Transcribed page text
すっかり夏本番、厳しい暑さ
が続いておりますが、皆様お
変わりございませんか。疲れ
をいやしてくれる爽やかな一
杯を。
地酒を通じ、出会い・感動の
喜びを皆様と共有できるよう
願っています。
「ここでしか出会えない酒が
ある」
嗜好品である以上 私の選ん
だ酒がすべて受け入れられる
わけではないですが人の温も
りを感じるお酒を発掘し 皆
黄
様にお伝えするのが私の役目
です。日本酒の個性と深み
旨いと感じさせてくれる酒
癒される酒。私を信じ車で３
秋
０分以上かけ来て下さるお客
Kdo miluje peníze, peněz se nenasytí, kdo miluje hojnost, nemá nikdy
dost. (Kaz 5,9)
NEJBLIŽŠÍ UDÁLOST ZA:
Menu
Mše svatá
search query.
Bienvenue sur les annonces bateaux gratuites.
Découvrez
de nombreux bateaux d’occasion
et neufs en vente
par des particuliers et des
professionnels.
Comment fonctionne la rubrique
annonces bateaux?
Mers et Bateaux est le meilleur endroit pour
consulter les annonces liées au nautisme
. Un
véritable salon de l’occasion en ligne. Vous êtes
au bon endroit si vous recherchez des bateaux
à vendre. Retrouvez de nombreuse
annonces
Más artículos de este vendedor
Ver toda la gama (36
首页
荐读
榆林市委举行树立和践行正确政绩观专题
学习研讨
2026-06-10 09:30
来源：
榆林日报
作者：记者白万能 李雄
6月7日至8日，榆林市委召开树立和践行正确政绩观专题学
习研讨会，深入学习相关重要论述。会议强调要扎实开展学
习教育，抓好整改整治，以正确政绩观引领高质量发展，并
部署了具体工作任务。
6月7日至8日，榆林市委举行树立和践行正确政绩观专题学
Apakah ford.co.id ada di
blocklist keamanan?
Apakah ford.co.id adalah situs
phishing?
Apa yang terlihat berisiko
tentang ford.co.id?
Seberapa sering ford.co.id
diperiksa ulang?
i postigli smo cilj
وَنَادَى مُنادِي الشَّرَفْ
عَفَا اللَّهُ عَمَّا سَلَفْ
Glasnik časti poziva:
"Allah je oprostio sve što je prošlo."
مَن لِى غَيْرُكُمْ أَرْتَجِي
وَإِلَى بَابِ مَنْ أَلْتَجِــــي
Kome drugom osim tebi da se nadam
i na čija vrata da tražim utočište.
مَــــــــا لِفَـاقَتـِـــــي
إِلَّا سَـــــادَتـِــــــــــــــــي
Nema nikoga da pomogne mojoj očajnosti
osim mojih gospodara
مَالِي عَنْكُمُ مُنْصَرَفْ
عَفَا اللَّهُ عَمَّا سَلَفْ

**WHAT IS REQUIRED:** Please rename "ford.co.id" to "example.com" wherever it occurs in the rows above, and give all the rows again with nothing else changed.

**EXPECTED ANSWER:**
すっかり夏本番、厳しい暑さ
が続いておりますが、皆様お
変わりございませんか。疲れ
をいやしてくれる爽やかな一
杯を。
地酒を通じ、出会い・感動の
喜びを皆様と共有できるよう
願っています。
「ここでしか出会えない酒が
ある」
嗜好品である以上 私の選ん
だ酒がすべて受け入れられる
わけではないですが人の温も
りを感じるお酒を発掘し 皆
黄
様にお伝えするのが私の役目
です。日本酒の個性と深み
旨いと感じさせてくれる酒
癒される酒。私を信じ車で３
秋
０分以上かけ来て下さるお客
Kdo miluje peníze, peněz se nenasytí, kdo miluje hojnost, nemá nikdy
dost. (Kaz 5,9)
NEJBLIŽŠÍ UDÁLOST ZA:
Menu
Mše svatá
search query.
Bienvenue sur les annonces bateaux gratuites.
Découvrez
de nombreux bateaux d’occasion
et neufs en vente
par des particuliers et des
professionnels.
Comment fonctionne la rubrique
annonces bateaux?
Mers et Bateaux est le meilleur endroit pour
consulter les annonces liées au nautisme
. Un
véritable salon de l’occasion en ligne. Vous êtes
au bon endroit si vous recherchez des bateaux
à vendre. Retrouvez de nombreuse
annonces
Más artículos de este vendedor
Ver toda la gama (36
首页
荐读
榆林市委举行树立和践行正确政绩观专题
学习研讨
2026-06-10 09:30
来源：
榆林日报
作者：记者白万能 李雄
6月7日至8日，榆林市委召开树立和践行正确政绩观专题学
习研讨会，深入学习相关重要论述。会议强调要扎实开展学
习教育，抓好整改整治，以正确政绩观引领高质量发展，并
部署了具体工作任务。
6月7日至8日，榆林市委举行树立和践行正确政绩观专题学
Apakah example.com ada di
blocklist keamanan?
Apakah example.com adalah situs
phishing?
Apa yang terlihat berisiko
tentang example.com?
Seberapa sering example.com
diperiksa ulang?
i postigli smo cilj
وَنَادَى مُنادِي الشَّرَفْ
عَفَا اللَّهُ عَمَّا سَلَفْ
Glasnik časti poziva:
"Allah je oprostio sve što je prošlo."
مَن لِى غَيْرُكُمْ أَرْتَجِي
وَإِلَى بَابِ مَنْ أَلْتَجِــــي
Kome drugom osim tebi da se nadam
i na čija vrata da tražim utočište.
مَــــــــا لِفَـاقَتـِـــــي
إِلَّا سَـــــادَتـِــــــــــــــــي
Nema nikoga da pomogne mojoj očajnosti
osim mojih gospodara
مَالِي عَنْكُمُ مُنْصَرَفْ
عَفَا اللَّهُ عَمَّا سَلَفْ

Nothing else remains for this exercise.